Site icon Vermont Daily Chronicle

Roper: VT short 4300 weatherization workers needed to make ‘clean heat credits’

It takes work to create a Clean Heat Credit, and Vermont is 4300 workers shy of the 5000 needed to create enough to meet Clean Heat Standard goals. Efficiency Vermont photo.

By Rob Roper

Dear Senate Committee on Natural Resources & Energy,

You asked today what is a “Clean Heat Credit.” Good question. You didn’t really receive a clear answer from your witnesses, so I hope you find the following helpful.

A Regulated Financial Asset. The Credits obligated parties will be required to obtain through the Clean Heat Standard (CHS) are a buyable, tradeable financial commodity that will have to be regulated as such. How this will be done and at what cost is a question your committee should delve into.

“Mined” not “Minted.” A key characteristic of the Credits under the CHS is that they are “mined” (created organically through authorized but unorganized activities of individuals acting on their own initiative) as opposed to being “minted” (issued by a central authority and made available for purchase.) 

Rob Roper

RGGI credits, for example, are “minted” – issued by RGGI Inc, auctioned off quarterly to obligated parties, who can then trade them on secondary markets. CHS credits, on the other hand, are created whenever someone, for example, installs a heat pump, or weatherizes a building, or switches from oil to bio-fuel. I hope it is obvious that the latter way of creating credits is INSANELY more complicated than the former. This is a problem for the viability of the program. 

Please consider that according to analysis presented to the Climate Council, there will be about 250,000 such actions necessary by 2025 and nearly 500,000 by 2030 in the thermal sector alone to meet the GWSA goals. Each of these actions would generate one or more Clean Heat Credits, with credits having different shelf lives. These credits, thus generated, can then be bought and sold on a secondary financial market. Which gets us to the next question…
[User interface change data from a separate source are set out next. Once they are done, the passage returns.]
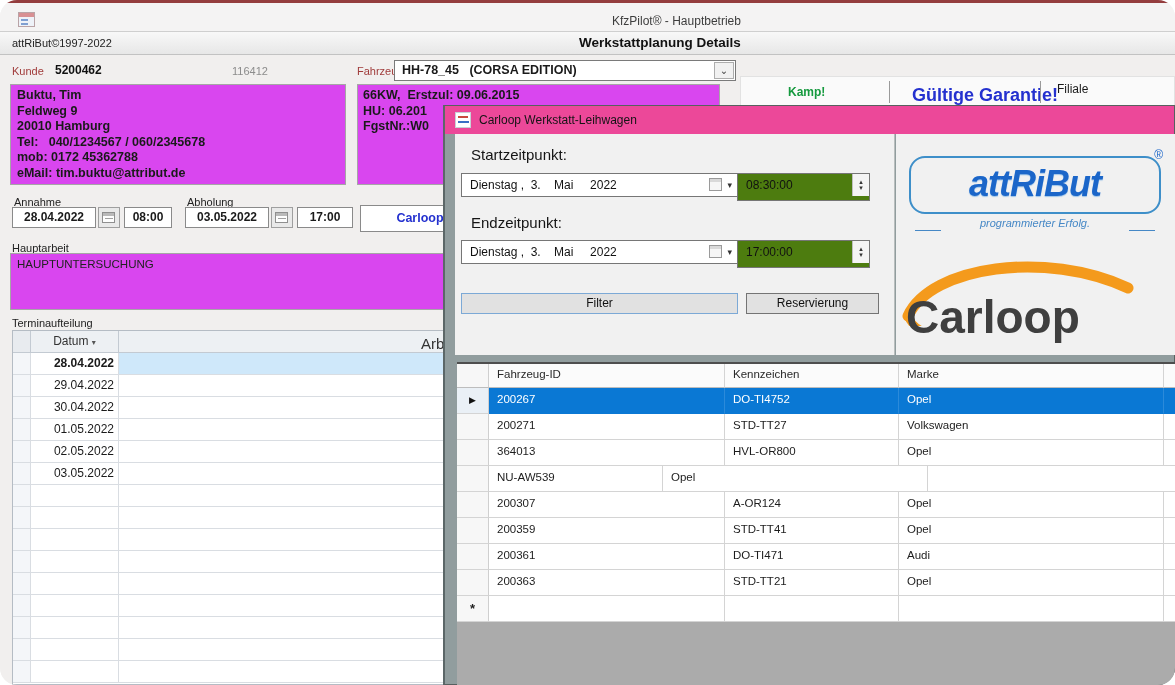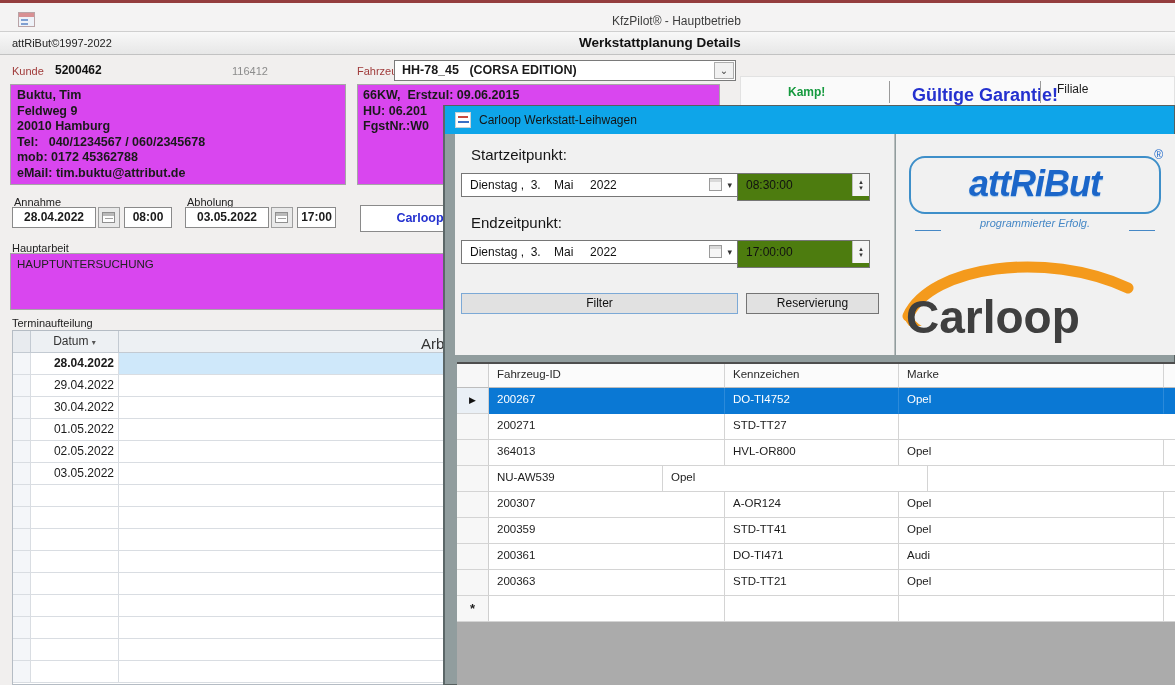"KfzPilot® - Hauptbetrieb" #screen { border-radius: none -> 17px }
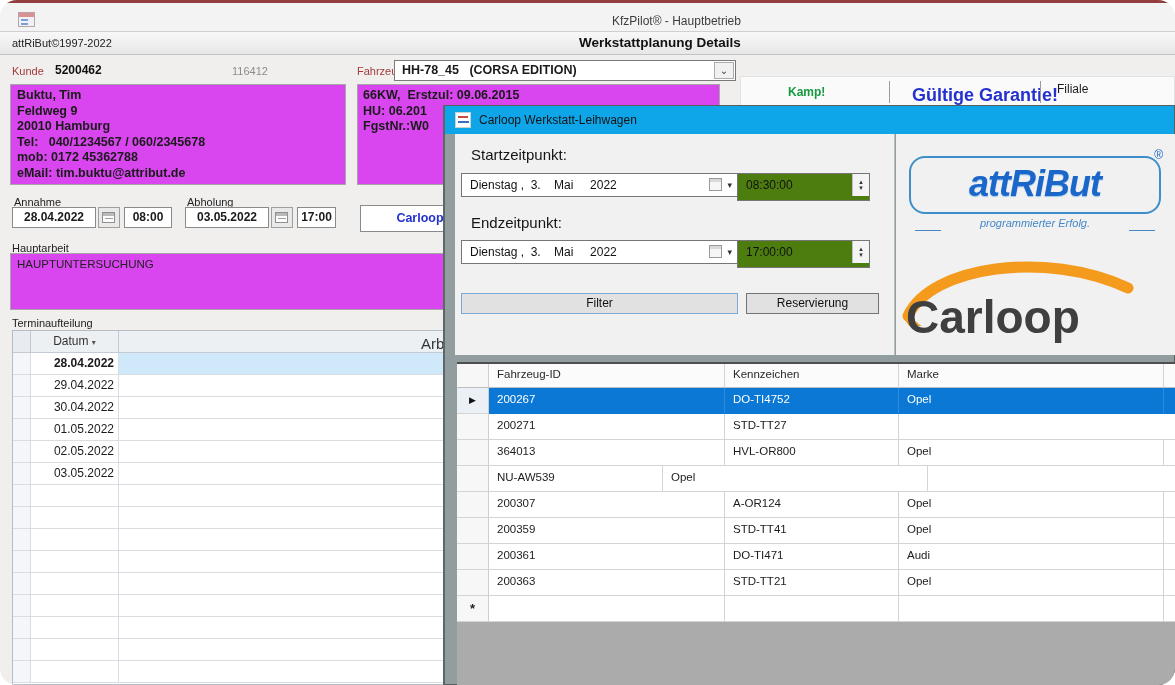"Carloop Werkstatt-Leihwagen" .dlg-titlebar { background: #0ea5e9 -> #ec4899 }
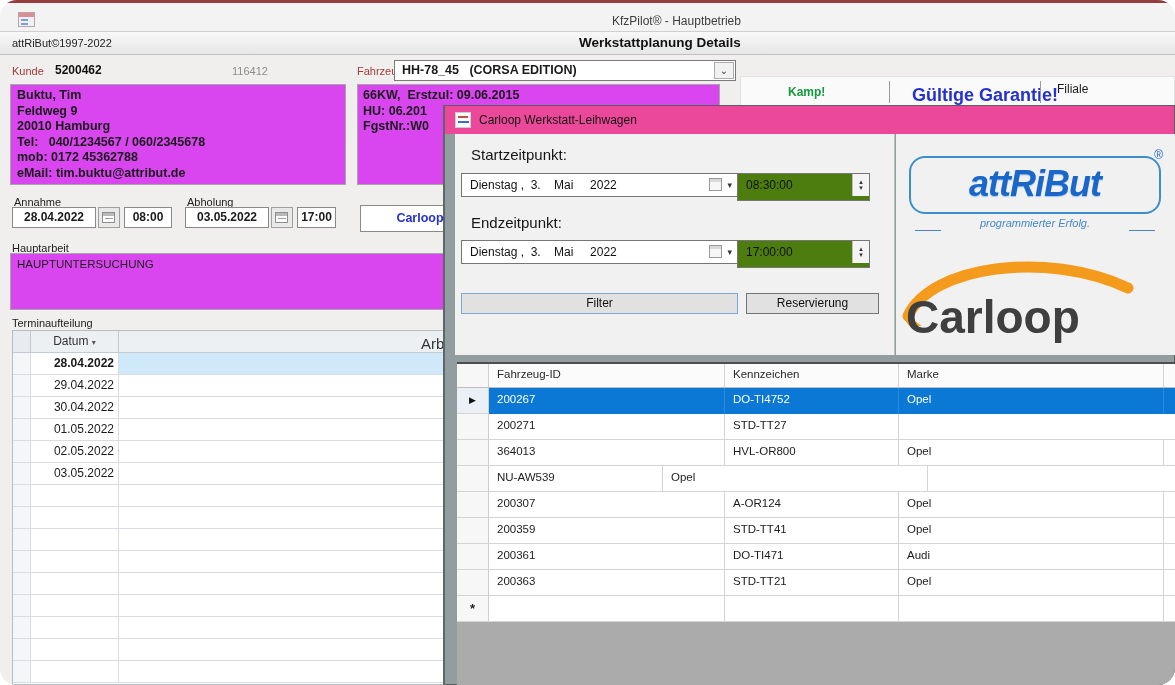"17:00" div.abs { width: 39px -> 56px }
How is the PUC going to be able to verify that these half a million actions take place all over the state, assign a unique credit value and shelf life to each, and, once this is done, broker sales, track the ownership of, and then retire those credits when they expire? If you want to see how complicated this process is, check out the latest RGGI financial compliance report.

This CHS process will be significantly more complicated – and more expensive — than RGGI to administer, and RGGI costs multiple millions of dollars a year to administer with those costs shared by the multiple states in the RGGI coalition. Not just little ole’ Vermont. 

Not Enough Miners. A further complication to the CHS (and the Climate Action Plan as a whole) is the fact that there is not a labor force in Vermont large and skilled enough to do the work necessary to generate all these credits.

As Jared Duval could have told you (guess he forgot), The Energy Action Network reported, “Vermont currently has about 700 weatherization workers. We have good reason to anticipate that … we will likely need somewhere in the range of 5,000 weatherization workers by sometime around the middle of this decade if we are to achieve the weatherization recommendations of the Climate Action Plan.” (1/6/22)  

That’s 4,300 workers short, or 14% of where we need to be — on just weatherization. These people are not going to just materialize. Is there an actual viable plan to attract them? No. So, what happens if the credits obligated parties need to buy are never created in the first place? Are they stuck paying a penalty through no fault of their own? What happens to consumers who may wish to swap out their furnace for a heat pump to escape the rising costs of fossil fuels exacerbated by the CHS, but can’t because no one is available to do the work?

I hope in the weeks to come your committee will explore these issues in depth and bring some measure of reality to this debate.

The author, a Stowe resident, is a member of the Ethan Allen Institute Board of Directors.